Friday, November 22, 2013

Old Time Radio Review: Quiet, Please: The Thing on the Fourble Board

I recently listened to "The Thing on the Fourble Board," an episode of Quiet, Please from 1948 that some people have praised very highly as an excellent episode of that show and a fabulous bit of horror. Now, I'm a bit of a fan of old time radio, and I think it's worth a listen to. Have you listened to it? Great, because I'm going to spoil the plot and twist if you haven't.

The show starts with a direct address from an ex-roughneck (oil-field worker) Porky. He calls his wife "Mike" to come over, but she doesn't, so Porky tells a story from his old oil-field days--a story of terror. The story involves a core sample of million-year-old rock--which has a fancy ring and a finger in it. And that finger turns out to be--invisible! Once the mud is rubbed off, that is.

Now, all this time, the geologist who came out to do the examination is worried that there's something up on the derrick floor. This is called a "fourble board," and Porky explains why in another example of how he fills in information about oil-production work in between the horrific story. It's info-dumpy, but it makes total sense since Porky is telling us this story and responding to our questions or confusions (in a way that isn't that unusual in some shows).

So, after the geologist is--natch--horrifically murdered; and then after another death and the closing of this well; the roughneck comes back to the derrick and throws paint on the invisible creature that's clearly killing these guys. The creature has a horrible body but a very cute girl's face, so the ex-roughneck does the only logical thing: he "marries" it. And all this time, while he's been telling the story, we haven't been at a bar or party--we're tied to a chair or held at gunpoint, waiting for "Mike" to come eat us.

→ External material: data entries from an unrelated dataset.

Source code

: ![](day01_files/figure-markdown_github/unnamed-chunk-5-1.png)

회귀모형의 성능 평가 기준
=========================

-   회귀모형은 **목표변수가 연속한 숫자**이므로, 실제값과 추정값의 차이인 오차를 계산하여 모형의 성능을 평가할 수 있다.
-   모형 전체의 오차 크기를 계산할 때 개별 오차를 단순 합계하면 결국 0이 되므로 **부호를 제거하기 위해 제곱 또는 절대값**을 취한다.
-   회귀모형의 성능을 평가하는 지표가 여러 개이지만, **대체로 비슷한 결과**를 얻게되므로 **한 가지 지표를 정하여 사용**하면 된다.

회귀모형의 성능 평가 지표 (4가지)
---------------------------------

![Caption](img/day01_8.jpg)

Now, that final twist that puts us in a different position is pretty effective as a moment of horror; as is the approach of "Mike," who has an awful, baby-ish but barely human voice.

But it also seems somewhat odd and a little silly in its way. For instance, he meets a monster with a girl's face and falls in love with it, which is both inter-species-weird and vaguely pedophiliac. Why give her a little girl's face? There's some talk about her being lost, which gives some reason why she gets associated with youth; but that just compounds the weirdness and discomfort of this grown man luring this subterranean monster child into this strange relationship.

And while the turn from "uninvolved listener" to "presumptive sacrifice" is appropriately scary, there's no real great tie between "invisible underground monster" and "you're in the story." It works great for kids, such as in the story of the old man's toe--"And you have it!" But besides the shock, there's not much else to make it specific to this story. It could be the story of a man searching for a will--and you have it!--or the story of a serial killer--and you're next! An invisible, subterranean spider-lady-turned wife doesn't scream "you're next" to me.